De acuerdo con lo que acaba de verse, es claro que la determinación cuestionada se encuentra debidamente sustentada y contiene un criterio razonable, observándose que las discrepancias planteadas en esta oportunidad por el accionante son incompatibles con la salvaguarda constitucional, pues lo que pretende es anteponer su propia comprensión jurídica y hermenéutica por encima de la autoridad jurisdiccional, finalidad que resulta ajena a la acción de tutela habida cuenta que no puede ser utilizada como una instancia adicional a las consagradas en el ordenamiento jurídico.
En el presente asunto, aun cuando el querellante señala lo que, en su sentir, son yerros en la interpretación de las disposiciones llamadas a gobernar el asunto sometido a escrutinio, así como en la sindéresis de la sala convocada, lo que en realidad hacen es insistir en puntos que fueron estudiados y resueltos al interior del proceso con apoyo de los principios superiores de autonomía e independencia judicial.
Así las cosas, no se evidencia la configuración de alguna causal de procedencia de la acción de tutela contra determinaciones judiciales pues la simple expresión de inconformidad con el sentido del pronunciamiento recriminado no es suficiente para habilitar la intervención extraordinaria, frente a lo que ha sido enfática esta Sala al resaltar que, más allá:
«(…) de que se comparta o no la hermenéutica del juzgador ello no descalifica su decisión ni la convierte en caprichosa y con entidad suficiente de configurar vía de hecho, pues para llegar a este estado se requiere que la determinación judicial sea el resultado de una actuación subjetiva y arbitraria del accionado, contraria a la normatividad jurídica aplicable y violatoria de los derechos fundamentales, circunstancias que no concurren en el asunto bajo análisis» (CSJ SC, sentencia de 5 abr. 2010, exp. 00006-01, reiterada el 12 mar. 2015, exp. STC2713).
4. Conclusión
DECISIÓN
En mérito de lo expuesto, la Corte Suprema de Justicia, Sala de Casación Civil, administrando justicia en nombre de la República de Colombia y por autoridad de la ley, NIEGA el amparo incoado.
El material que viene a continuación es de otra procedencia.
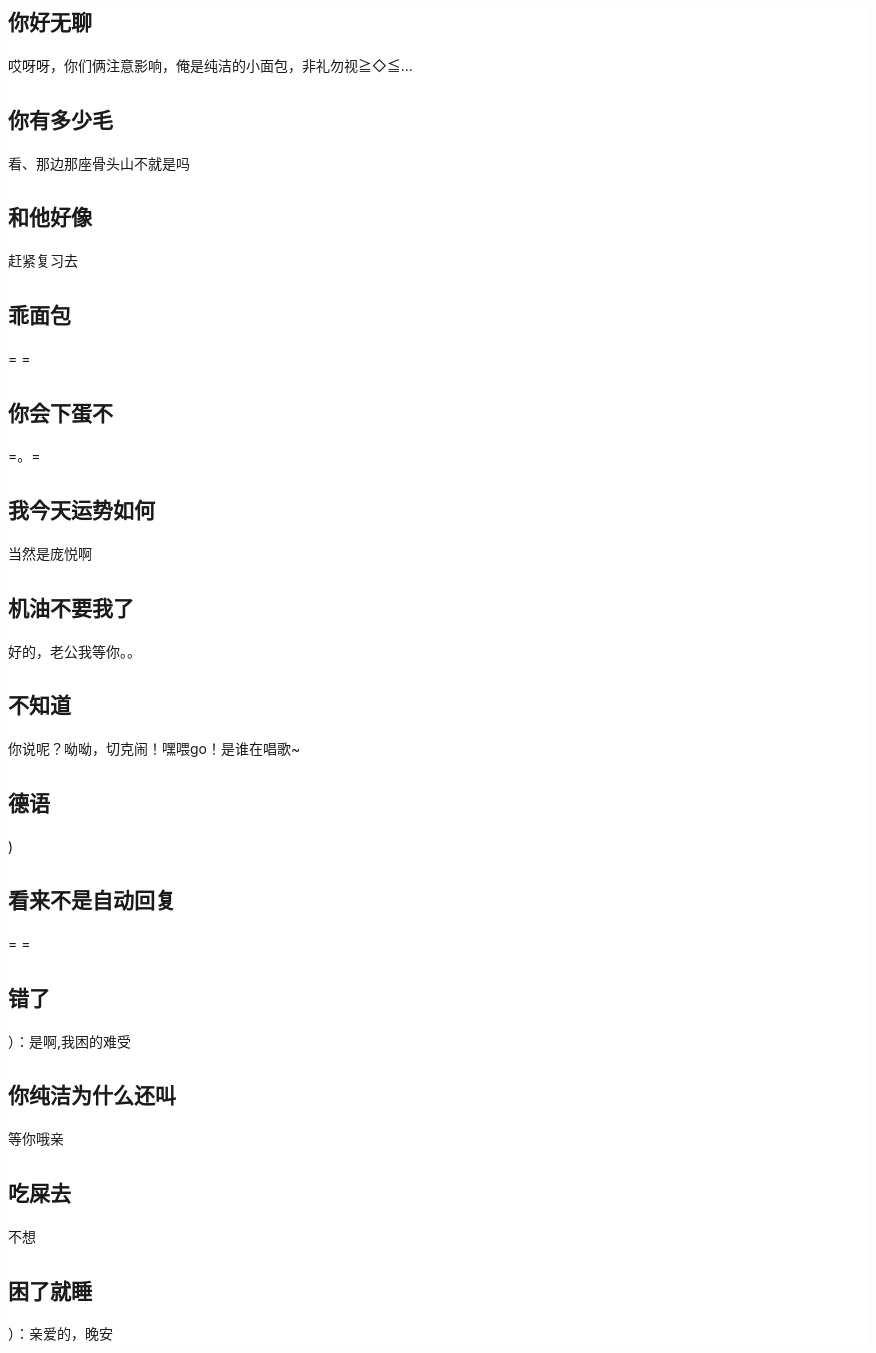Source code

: ## 你好无聊
哎呀呀，你们俩注意影响，俺是纯洁的小面包，非礼勿视≧◇≦…

## 你有多少毛
看、那边那座骨头山不就是吗

## 和他好像
赶紧复习去

## 乖面包
= =

## 你会下蛋不
=。=

## 我今天运势如何
当然是庞悦啊

## 机油不要我了
好的，老公我等你。。

## 不知道
你说呢？呦呦，切克闹！嘿喂go！是谁在唱歌~

## 德语
)

## 看来不是自动回复
= =

## 错了
）：是啊,我困的难受

## 你纯洁为什么还叫
等你哦亲

## 吃屎去
不想

## 困了就睡
）：亲爱的，晚安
Comuníquese lo aquí resuelto a las partes por el medio más expedito y, en caso de no ser impugnado el fallo, remítanse las diligencias a la Corte Constitucional para que asuma lo de su cargo.
HILDA GONZÁLEZ NEIRA
Presidente de Sala
MARTHA PATRICIA GUZMÁN ÁLVAREZ
(Comisión de Servicios)
AROLDO WILSON QUIROZ MONSALVO
(Ausencia Justificada)
LUIS ALONSO RICO PUERTA
OCTAVIO AUGUSTO TEJEIRO DUQUE
FRANCISCO TERNERA BARRIOS
1 En el certificado de existencia y representación legal expedido por la Cámara de Comercio de Bogotá figura como «segundo suplente del presidente».
3 Proferida dentro del asunto objeto de censura.